Dijital dünyanın gençler üzerindeki etkileri de giderek büyüyor. Sosyal medya, çevrim içi oyunlar ve yoğun ekran maruziyeti, gençlerin dikkat sürelerini kısaltırken zaman yönetimini zorlaştırıyor. Dijital içeriklerde normalleştirilen zararlı davranışların, gençlerin gerçeklik algısını bozduğu; uyku düzenindeki bozulmaların ise motivasyon kaybı, bıkkınlık ve akademik başarısızlığa yol açtığı belirtiliyor. Uzmanlar, birçok gencin hayattan bıkkınlık duygusunu en çok ekran karşısında hissettiğini ifade ediyor.

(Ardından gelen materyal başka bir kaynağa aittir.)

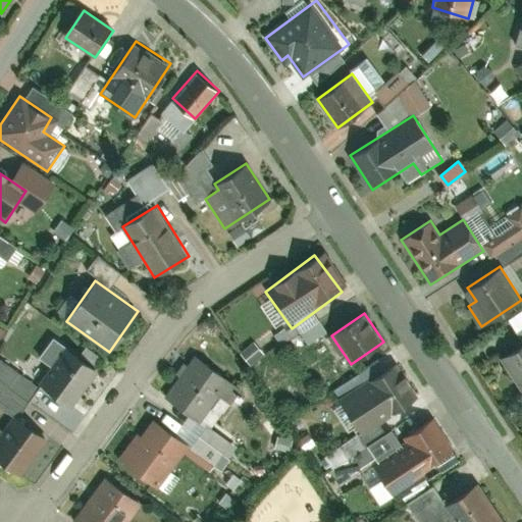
[(521,341),(499,356),(521,392),(521,341)]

Tüm bu etkenlerin topluma yansıması ise alarm verici boyutlara ulaşmış durumda. Uyuşturucu kullanımındaki artış, okullarda devamsızlık oranlarının yükselmesi, gençlerde depresyon ve kaygı bozukluklarının yaygınlaşması, toplumun geleceği açısından ciddi risk oluşturuyor. Prof. Dr. Kan, gençlerin yaşadığı psikolojik yükün bireysel olmaktan çıkıp toplumsal bir sorun hâline geldiğini ve ülkenin geleceğini etkileyen bir kırılma noktasına dönüştüğünü belirtti.
Çözüm için aileyi, okulu ve toplumu kapsayan bütüncül bir yaklaşım gerektiğini vurgulayan Prof. Dr. Kan, ailelerin çocuklarıyla güçlü bağlar kurmasının, okullarda rehberlik hizmetlerinin geliştirilmesinin, dijital içerik denetimlerinin artırılmasının ve gençlerin sosyal, kültürel ve sportif faaliyetlerle desteklenmesinin önemine dikkat çekti.
Prof. Dr. Kan, gençliğin toplumların geleceğini belirleyen en kritik güç olduğunu hatırlatarak, “Bu gücü erozyona uğratırsak yarınlarımızı da kaybederiz. Gençleri korumak yalnızca bir sorumluluk değil; ülkemizin geleceğine karşı en büyük borcumuzdur” dedi.